L’auteur décrit sa première étoile, Lucy « née en
Afrique orientale il y a 3 180 000 ans, parce qu’elle représente à
nos yeux tous les âges préhistoriques. (…). Cinquante-deux petits os
déterminables. Cinquante-deux fragments qui suffiront au déchiffrage et à la
compréhension de son existence. Les ayant ajustés, les chercheurs vont dire son
âge, sa taille, estimer son poids, supputer sa démarche, ses gestes, sa voix ;
décrire son régime alimentaire, sa vie sociale et les circonstances de sa
mort ». Yves Coppens, l’un des découvreurs du fossile de Lucy, le 24
novembre 1974, dans les collines éthiopiennes de l’Afar, la définit comme «
l’histoire de l’histoire de l’héroïne de l’histoire de l’histoire de
l’Homme ».
Après Lucy, l’auteur évoque d’autres étoiles, comme
les Pharaons d’Egypte. A Khephren, il en a donné le nom de l’un de ses deux
fils pour qu’il « sache, par son nom, que l’histoire des peuples noirs ne
se résume pas à l’esclavage » écrit Thuram, tout en s’attardant sur l’un
des plus glorieux pharaons noirs, Taharqa (690 à 664 av J.C ». Les Américains noirs Malcolm X et Tupac Amaru
Shakur, l’antillais Frantz Fanon, le sud-africain Rolihlahla Nelson
Mandela, le sénégalais Cheikh Anta Diop, le malien Cheick Modibo Diarra et le
guinéen Addi Bâ sont entre autres « étoiles noires » évoquées par
l’international français. « Le résistant qui ne parle pas », c’est
ainsi que l’auteur qualifie Addi Bâ (25 décembre 1913 – 18 décembre 1943), cet
ancien combattant de la Seconde guerre mondiale aux exploits déjà décrits dans
« Le terroriste noir » de Thierno Monembo. On parle d’un parfait
« soldat inconnu ! ». Contrairement à son frère d’armes
Félix Eboué dont « les cendres ont été transférées le 20 mai 1949 au
Panthéon », Addi Bâ, lui, « reste une étoile noire perdue dans le
ciel de France. Pour tout honneur, le Colonel Rives, avec l’accord des
Langevins, a donné son nom à une rue de Langeais, en Indre-et-Loire, le 11 mai
1991 » déplore l’auteur de « Mes étoiles noires ». Et de
rappeler que Addi Bâ est « né en 1913 près de Conakry (ndlr : Pita),
en Guinée. Arrivé en France, il est engagé comme cuisinier chez un notable de
Langeais. En 1939, alors que la guerre est imminente, l’état-major de l’Armée
se souvient des forces « indigènes » qui combattirent si
courageusement en 14-18. Addi Bâ s’engage…. En avril 1940, Addi Bâ est affecté
au 12e régiment de tirailleurs sénégalais.
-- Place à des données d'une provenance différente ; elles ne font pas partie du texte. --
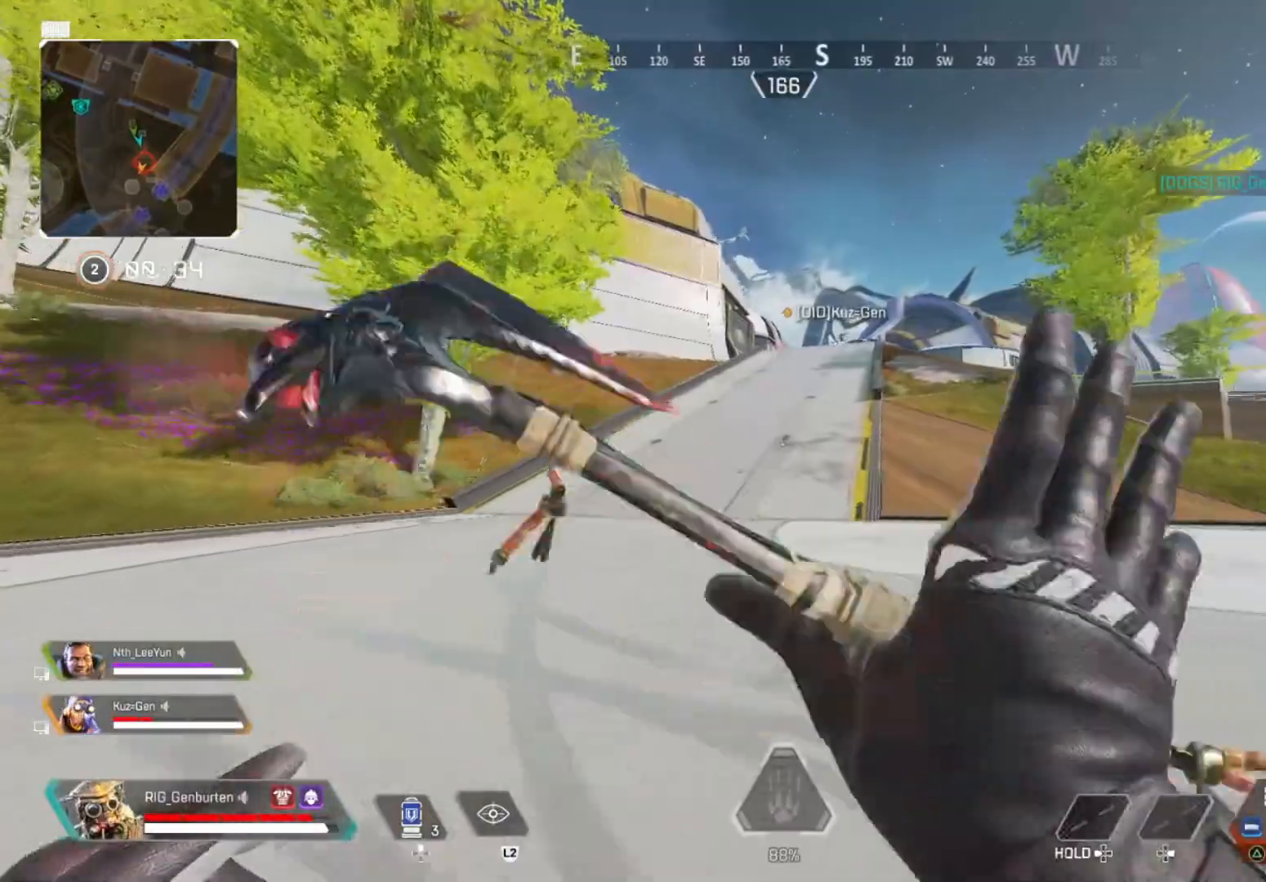
{"buttons": ["TRIANGLE"], "left_stick": "up-left", "right_stick": "center", "events": [[467, "TRIANGLE", "down"]]}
En 1943, après plusieurs
exploits, mais aussi des tortures, le maquisard Addi Bâ et l’un de ses amis,
Arburger, sont « fusillés sur le plateau de la Vierge, à Epinal » par
les Allemands. Ce n’est qu’en 2003 que l’adjudant Bâ a reçu, à titre posthume,
« la médaille de la résistance, soixante ans après sa mort ».
La dernière étoile noire de Lilian Thuram est le
premier président noir américain. Obama est né d’un couple qui symbolise la
victoire contre le racisme. Son père kényan, noir et sa mère, aux origines
irlandaises et écossaises était « blanche comme le lait » décrit
Obama fils, cité par l’auteur : « Ses parents se marient en 1960.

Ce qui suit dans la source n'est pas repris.